Does it cache anything? No. Each run starts fresh.
What about PO, XLIFF, ARB, .xcstrings, .properties, JSON, .strings? Each has its own translator at /translate/po/, /translate/xliff/, /translate/arb/, /translate/xcstrings/, /translate/properties/, /translate/json/, and /translate/strings/. Drop your file at the page that matches it.
Is there a paid tier? Not yet, and not for Fluent specifically. If a paid tier ships it is for larger batch counts and larger per-file sizes, not for “more formats.” Every format-pair stays free.
What is Fluent?
Fluent is the localization system Mozilla built to replace gettext, properties, and DTD-based formats across Firefox, Thunderbird, and a growing list of other projects. A .ftl file is plain UTF-8 text whose syntax is line-oriented and indent-significant. Each top-level entry is either a message (greeting = Hello) translators ship to the UI, or a term (-brand-name = DropFormat) the localizer can reference from inside messages so brand strings stay consistent.

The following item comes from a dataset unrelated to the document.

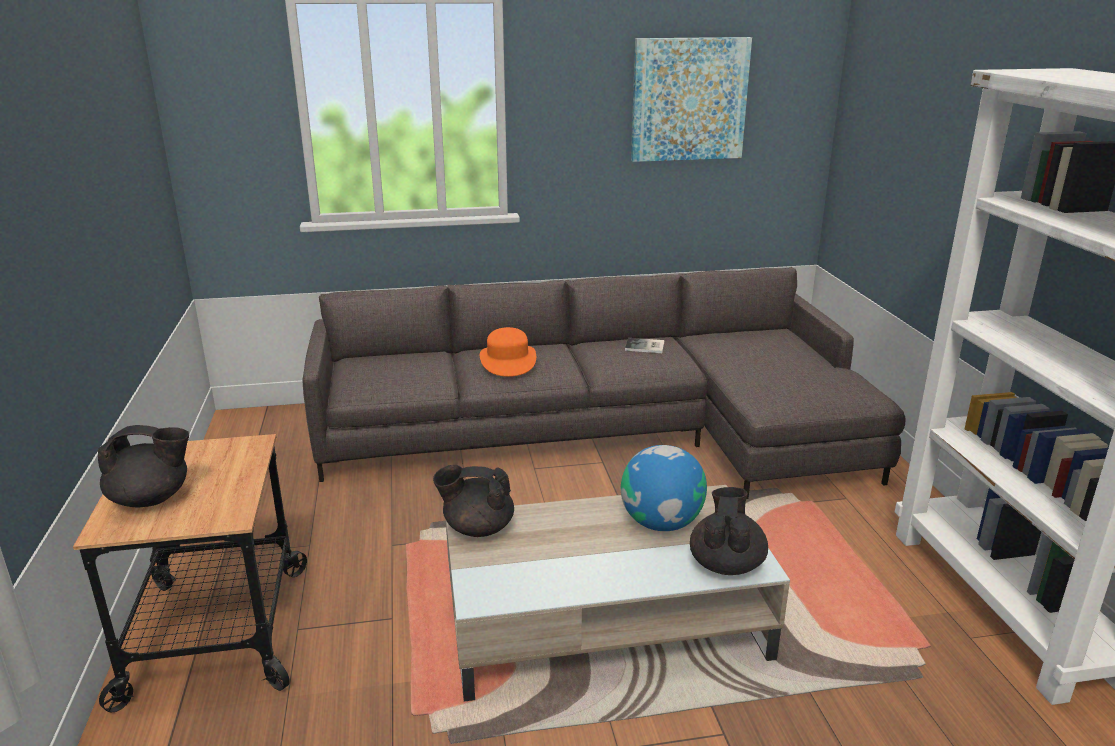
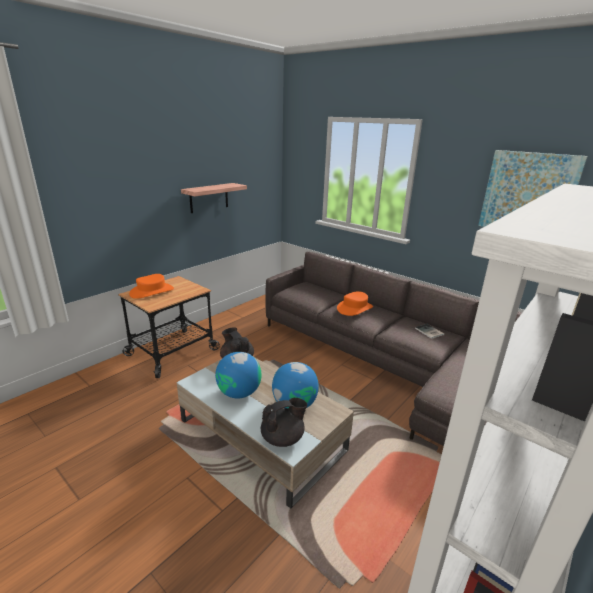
camera: 50 degrees right, 0 degrees up
black teapot [98,425,189,507] -> orange hat [129,274,174,299]
none -> shelf [181,183,247,213]
none -> globe [215,352,262,399]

The headline Fluent feature is asymmetric translation: a message in English can have a single value while its German counterpart can wrap a select expression around it for grammatical gender, and an Arabic counterpart can use six plural-form variants. Translators do not need to ask the developer to add new strings; they can grow the message as their language needs. This translator preserves those structural features on round-trip and lets you fill in each variant independently.
Fluent files are friendly to diff, code-review, and edit by hand, which makes them the kind of localization file most “cloud translation services” want you to upload. A browser-only translator makes sense for the wedge cases where uploading the file is what you specifically want to avoid.